List of CASTOR meetings

Operations News

  • Proposed CASTOR face to face W/C Oct 5th or 12th
  • New SRM version under testing. Works OK for a single job but hits trouble with many jobs.
  • SL6 disk server config now testable, although needs solution for CV11 nodes and hooks to add WAN tuning.

Operations Problems

  • CMS still upset. We have asked them to define exactly why their jobs are slow.
  • Brian and Shaun investigating double putstart problem
  • The gridmap file on the the webdav host lcgcadm04.gridpp.rl.ac.uk is not auto-updating - needed for lhcb and vo.dirac.ac.uk


Blocking Issues

  • grid ftp bug in SL6 - stops any globus copy if a client is using a particular library. This is a show stopper for SL6 on disk server.

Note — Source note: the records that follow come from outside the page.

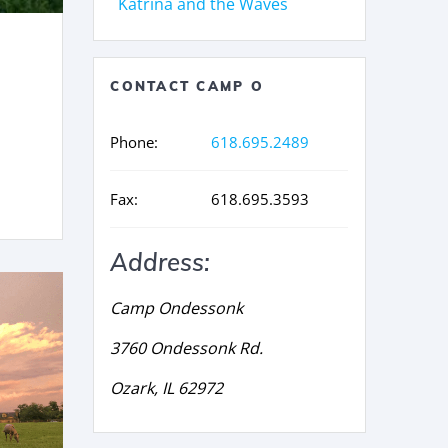
Katrina and the Waves
CONTACT CAMP O
Phone:
618.695.2489
Fax:
618.695.3593
Address:
Camp Ondessonk
3760 Ondessonk Rd.
Ozark, IL 62972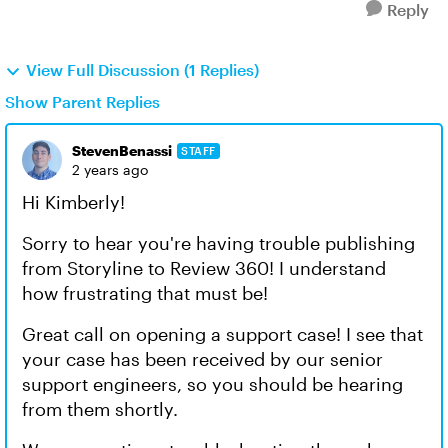
Reply
View Full Discussion (1 Replies)
Show Parent Replies
StevenBenassi
STAFF
2 years ago
Hi Kimberly!
Sorry to hear you're having trouble publishing
from Storyline to Review 360! I understand
how frustrating that must be!
Great call on opening a support case! I see that
your case has been received by our senior
support engineers, so you should be hearing
from them shortly.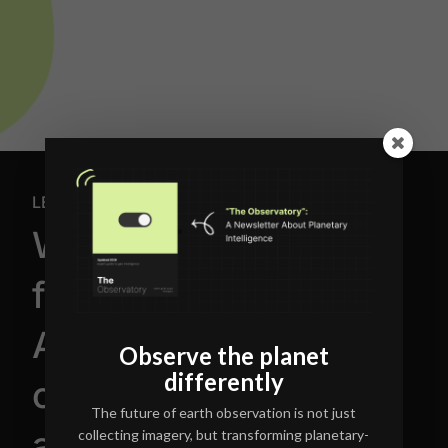
LET'S TALK
We’re building the
future of
AI-powered earth
Observe the planet
differently
observation
The future of earth observation is not just
and geospatial
collecting imagery, but transforming planetary-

Planned, Scheduled and Cancelled Interventions

  • Stress test SRM poss deploy week after (Shaun)


Advanced Planning

Tasks

  • Proposed CASTOR face to face W/C Oct 5th or 12th
  • Discussed CASTOR 2017 planning, see wiki page.

Interventions


Staffing

  • Castor on Call person next week
    • RA
  • Staff absence/out of the office:
    • RA out Friday morning
    • CP probably back Mon
    • SdW out all week

New Actions

  • RA to undo CMS's 'heart bypass' (unscheduled reads) to see if read rates are improved
  * AL to look at optimising lazy download
  • BD to set all non-target ATLAS nodes to R/Only to see if it stops partial file draining problem
  • RA to investigate why we are getting partial files
  • BD to chase AD about using the space reporting thing we made for him
  • JS, RA and GS to propose dates for Oracle 11.2.0.4 patching.


Existing Actions

  • SdW to modify cleanlostfiles to log to syslog so we can track its use - under testing
  • SdW to look into GC improvements - notify if file in inconsistent state
  • SdW to replace canbemigr test - to test for file that have not been migrated to tape (warn 8h / alert 24h)
  • RA/JJ to look at information provider re DiRAC (reporting disk only etc)
  • All to book meeting with Rob re draining / disk deployment / decommissioning ...
  • RA to look into procedural issues with CMS disk server interventions
  • BC to document processes to control services previously controlled by puppet
  • GS to arrange meeting castor/fab/production to discuss the decommissioning procedures
  • GS to investigate providing checks for /etc/noquattor on production nodes & checks for fetch-crl - ONGOING
  • RA to get jobs thought to cause CMS pileup
  • BC / RA to write change control doc for SL6 disk
  • SdW testing/working gfalcopy rpms
  • Someone - mice, what access protocol do they use?

Completed actions

  • RA/GS to write some new docs to cover oncall procedures for CMS with the introduction of unscheduled xroot reads
  • RA/AD to clarify what we are doing with 'broken' disk servers
  • GS to ensure that there is a ping test etc to the atlas building
  • BC to put SL6 on preprod disks.
  • RA to remove Facilities disk servers from cedaRetrieve to go back to Fabric for acceptance testing.